PROBLEMS
a – According to the mailing-list excerpt on DMA allocation, in what kind of context can CMA be used?
b – Pick up the mailing-list excerpt on DMA allocation from its final line and continue it.
-- SOURCE TEXT start --
I use this devicetree patch for the dtb file: https://lkml.org/lkml/2019/7/24/789. Although it should
be the same on any Aarch64 platform.
Then, on the board I run the command:
v4l2-ctl -d3 -v width=2592,height=1944,pixelformat=UYVY,bytesperline=5184 --stream-mmap --stream-to video.UYVY
In every run there is a different crash. Here is one of them: https://pastebin.com/xXgbXMAN
Dafna
> >
> >
> > > > On Fri, 24 May 2019 at 01:08, Nicolin Chen <nicoleotsuka@gmail.com> wrote:
> > >
> > > Both dma_alloc_from_contiguous() and dma_release_from_contiguous()
> > > are very simply implemented, but requiring callers to pass certain
> > > parameters like count and align, and taking a boolean parameter to
> > > check __GFP_NOWARN in the allocation flags. So every function call
> > > duplicates similar work:
> > > /* A piece of example */
> > > unsigned long order = get_order(size);
> > > size_t count = size >> PAGE_SHIFT;
> > > page = dma_alloc_from_contiguous(dev, count, order, gfp & __GFP_NOWARN);
> > > [...]
> > > dma_release_from_contiguous(dev, page, size >> PAGE_SHIFT);
> > >
> > > Additionally, as CMA can be used only in the context which permits
> > > sleeping, most of callers do a gfpflags_allow_blocking() check and
> > > a corresponding fallback allocation of normal pages upon any false
> > > result:
> > > /* A piece of example */
> > > if (gfpflags_allow_blocking(flag))
> > > page = dma_alloc_from_contiguous();
> > > if (!page)
-- SOURCE TEXT end --
-- DATA SUPPLIED start --
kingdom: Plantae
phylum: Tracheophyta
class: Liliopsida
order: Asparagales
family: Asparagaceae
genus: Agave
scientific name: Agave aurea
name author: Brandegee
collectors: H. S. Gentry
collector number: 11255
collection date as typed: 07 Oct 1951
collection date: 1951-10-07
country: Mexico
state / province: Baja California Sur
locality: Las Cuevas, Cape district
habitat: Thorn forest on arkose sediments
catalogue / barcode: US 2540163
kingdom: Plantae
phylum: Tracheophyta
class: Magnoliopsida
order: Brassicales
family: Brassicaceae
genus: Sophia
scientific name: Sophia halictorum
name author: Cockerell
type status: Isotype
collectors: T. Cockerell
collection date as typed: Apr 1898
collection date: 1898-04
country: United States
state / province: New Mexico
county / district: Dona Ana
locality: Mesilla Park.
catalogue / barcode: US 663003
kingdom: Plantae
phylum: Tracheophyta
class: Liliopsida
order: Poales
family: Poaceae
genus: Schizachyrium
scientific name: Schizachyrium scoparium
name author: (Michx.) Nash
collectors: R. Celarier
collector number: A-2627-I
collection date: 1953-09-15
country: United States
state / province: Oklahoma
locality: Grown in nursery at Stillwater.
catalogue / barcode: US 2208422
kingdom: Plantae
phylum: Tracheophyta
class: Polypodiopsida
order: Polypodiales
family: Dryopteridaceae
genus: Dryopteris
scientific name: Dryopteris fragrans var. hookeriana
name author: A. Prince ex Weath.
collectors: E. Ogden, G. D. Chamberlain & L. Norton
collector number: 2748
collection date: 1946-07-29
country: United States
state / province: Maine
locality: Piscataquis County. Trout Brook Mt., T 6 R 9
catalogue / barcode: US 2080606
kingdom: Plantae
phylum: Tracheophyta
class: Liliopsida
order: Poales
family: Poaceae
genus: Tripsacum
-- DATA SUPPLIED end --
RESULTS IN ORDER
a – Only in a context that permits sleeping.

b –
> > > page = alloc_pages();
> > > [...]
> > > if (!dma_release_from_contiguous(dev, page, count))
> > > __free_pages(page, get_order(size));
> > >
> > > So this patch simplifies those function calls by abstracting these
> > > operations into the two new functions: dma_{alloc,free}_contiguous.
> > >
> > > As some callers of dma_{alloc,release}_from_contiguous() might be
> > > complicated, this patch just implements these two new functions to
> > > kernel/dma/direct.c only as an initial step.
> > >
> > > > > > Suggested-by: Christoph Hellwig <hch@lst.de>
> > > > > > Signed-off-by: Nicolin Chen <nicoleotsuka@gmail.com>
> > > ---
> > > Changelog
> > > v2->v3:
> > > * Added missing "static inline" in header file to fix build error.
> > > v1->v2:
> > > * Added new functions beside the old ones so we can replace callers
> > > one by one later.
> > > * Applied new functions to dma/direct.c only, because it's the best
> > > example caller to apply and should be safe with the new functions.
> > >
> > > include/linux/dma-contiguous.h | 11 ++++++++
> > > kernel/dma/contiguous.c | 48 ++++++++++++++++++++++++++++++++++
> > > kernel/dma/direct.c | 24 +++--------------
> > > 3 files changed, 63 insertions(+), 20 deletions(-)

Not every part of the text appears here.